Insgesamt kam das DOMINO Studienteam zum Ergebnis, dass größere Studien mit Minocyclin bei Huntington keinen Sinn ergeben.
Was sind die nächsten Schritte?
Diese Studie, die von einer angesehenen Gruppe von Wissenschaftlern aufgesetzt und gut durchgeführt wurde, ist wahrscheinlich das Ende von Minocyclin als krankheitsverlangsamende Therapie bei Huntington. Normalerweise wird am Ende eines wissenschaftlichen Artikels, der von einem negativen Ergebnis berichtet, von den Autoren vorgeschlagen, dass eine höhere Dosis des Medikaments wirksamer wäre. Vor kurzem musste jedoch eine größere Studie bei der ALS-Erkrankung vorzeitig eingestellt werden, weil bei Patienten, die mit einer höheren Minocyclin Dosis behandelt wurden, ein schnelleres Krankheitsfortschreiten beobachtet wurde.
Dieses Ergebnis ist natürlich enttäuschend, weil sich jeder eine wirksame Therapie wünscht. Allerdings wird per Definition jede Therapie versagen, bis eine wirkt. Studien, wie die hier beschriebene ermöglichen es, die Teilnahmebereitschaft der Patienten für die wirklich erfolgversprechenden Behandlungsmethoden aufrecht zu erhalten.
Wichtig ist, dass diese Studie nicht bedeutet, dass wir aufhören sollten, die allgemeinen Wirkungsweisen, die man bei Minocyclin vermutet, zu erforschen - wie z.B. die Caspase Inhibition oder Entzündungen. Es bedeutet nur, dass wir bessere Wirkstoffe finden oder herstellen müssen, um diese Ziele zu erreichen.

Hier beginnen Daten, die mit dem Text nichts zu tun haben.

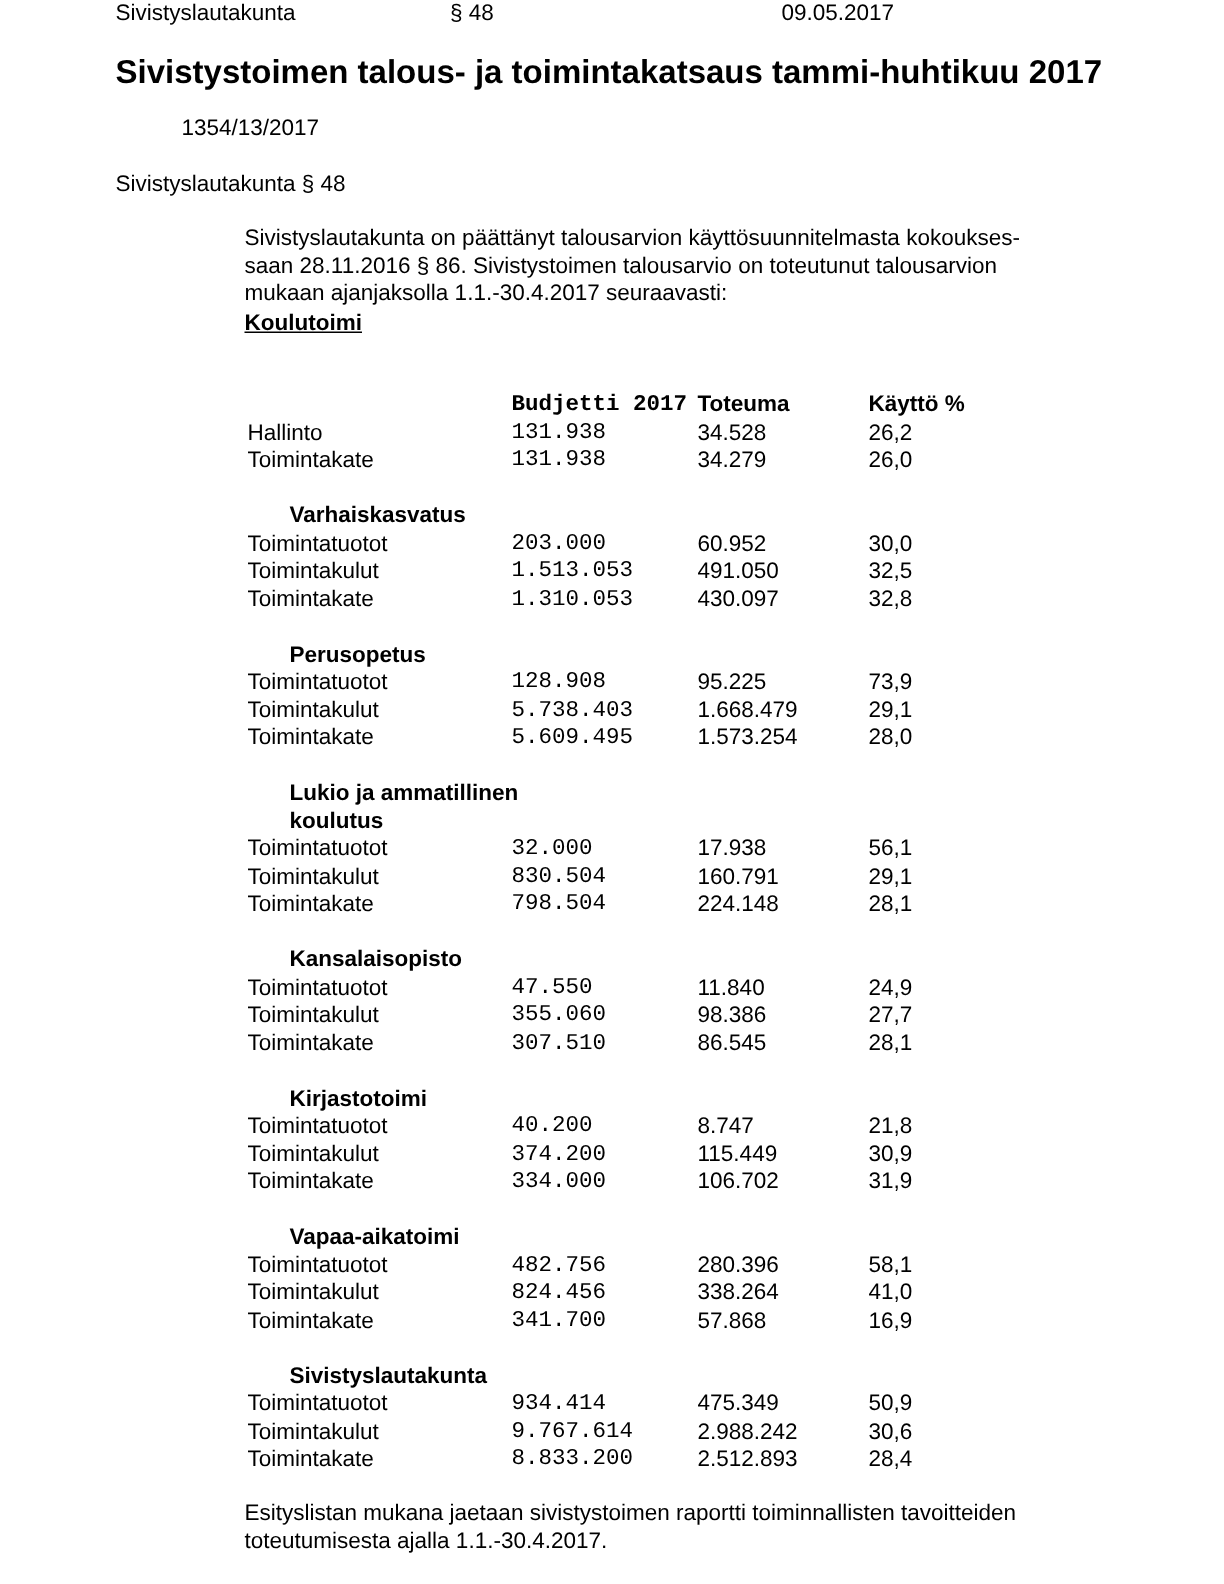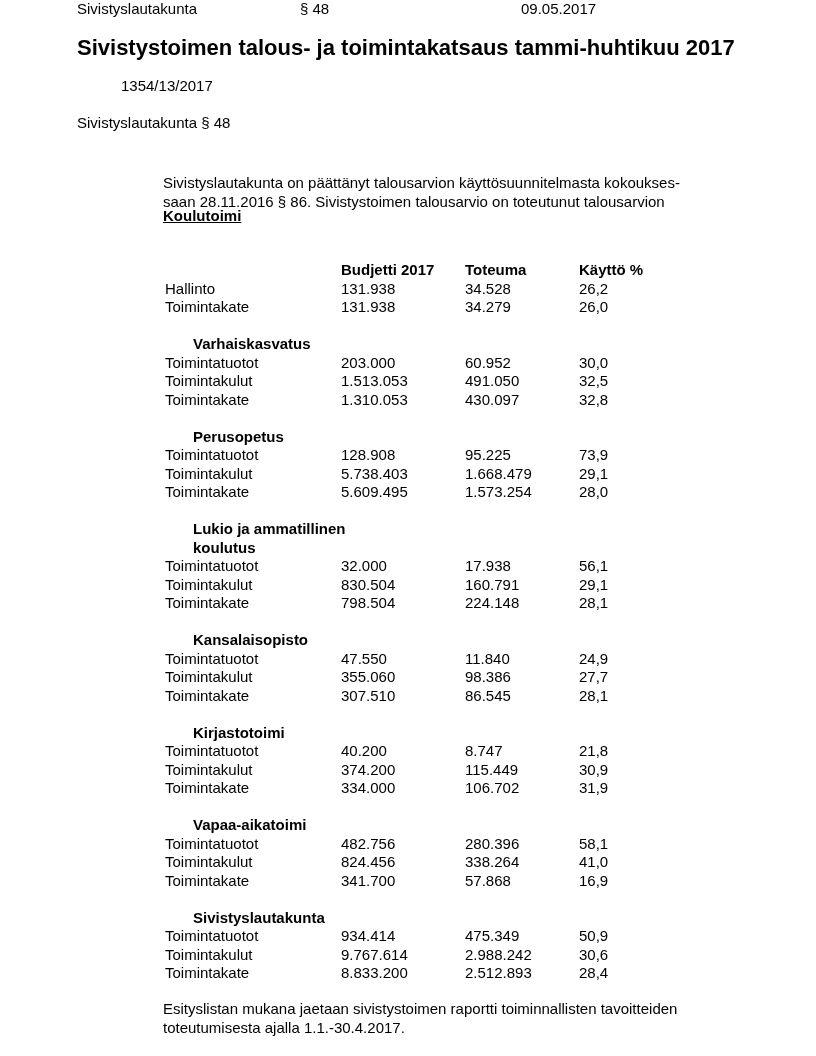--- a/index.html
+++ b/index.html
@@ -8,28 +8,28 @@
       font-family: "Liberation Sans", sans-serif; color: #000; font-size: 15px;
     }
     .hdr { position: absolute; top: 0; left: 77px; width: 700px; height: 18px; font-size: 15px; line-height: 18px; }
     .hdr span { position: absolute; top: 0; white-space: nowrap; }
     .hdr .h-org { left: 0; }
     .hdr .h-sec { left: 223px; }
     .hdr .h-date { left: 444px; }
     .title { position: absolute; top: 37px; left: 77px; font-size: 22px; font-weight: bold; line-height: 22px; white-space: nowrap; }
     .docnum { position: absolute; top: 77px; left: 77px; line-height: 18px; margin-left: 44px; }
     .section { position: absolute; top: 114px; left: 77px; line-height: 18px; }
-    .intro { position: absolute; top: 150px; left: 163px; width: 560px; line-height: 18.5px; margin-top: 24px; }
+    .intro { position: absolute; top: 150px; left: 163px; width: 560px; line-height: 18.5px; }
     .intro div { white-space: nowrap; }
     .koulutoimi { position: absolute; top: 207px; left: 163px; font-weight: bold; text-decoration: underline; line-height: 18px; }
     .tbl { position: absolute; top: 261px; left: 165px; width: 560px; }
     .row { position: relative; height: 18.5px; line-height: 18.5px; white-space: nowrap; }
     .row span { position: absolute; top: 0; }
     .c0 { left: 0; }
-    .c1 { left: 176px; }
+    .c1 { left: 176px; font-family: Liberation Mono, monospace; }
     .c2 { left: 300px; }
     .c3 { left: 414px; }
     .bold { font-weight: bold; }
     .grp-title { font-weight: bold; height: 18.5px; line-height: 18.5px; white-space: nowrap; margin-left: 28px; }
     .gap { height: 18.5px; }
     .closing { position: absolute; top: 1000px; left: 163px; line-height: 18.5px; }
     .closing div { white-space: nowrap; }
   </style>
 </head>
 <body>
@@ -40,20 +40,21 @@
   <span class="h-date">09.05.2017</span>
 </div>
 
 <div class="title">Sivistystoimen talous- ja toimintakatsaus tammi-huhtikuu 2017</div>
 <div class="docnum">1354/13/2017</div>
 <div class="section">Sivistyslautakunta § 48</div>
 
 <div class="intro">
   <div>Sivistyslautakunta on päättänyt talousarvion käyttösuunnitelmasta kokoukses-</div>
   <div>saan 28.11.2016 § 86. Sivistystoimen talousarvio on toteutunut talousarvion</div>
+  <div>mukaan ajanjaksolla 1.1.-30.4.2017 seuraavasti:</div>
 </div>
 
 <div class="koulutoimi">Koulutoimi</div>
 
 <div class="tbl" id="budget-table">
   <div class="row bold">
     <span class="c1">Budjetti 2017</span>
     <span class="c2">Toteuma</span>
     <span class="c3">Käyttö %</span>
   </div>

Die gute Nachricht ist, dass die Forschung niemals aufhört - Forscher haben bereits viele Jahre an besseren Medikamenten mit besser geeigneten Wirkstoffen gearbeitet, welche sich der klinischen Forschung am Menschen nähern. Und die Futility-Studie - die erste ihrer Art bei Huntington - scheint ein wirklich guter Weg zur Auswahl der am besten geeigneten Therapie zur Erprobung in großen Studien am Menschen zu sein.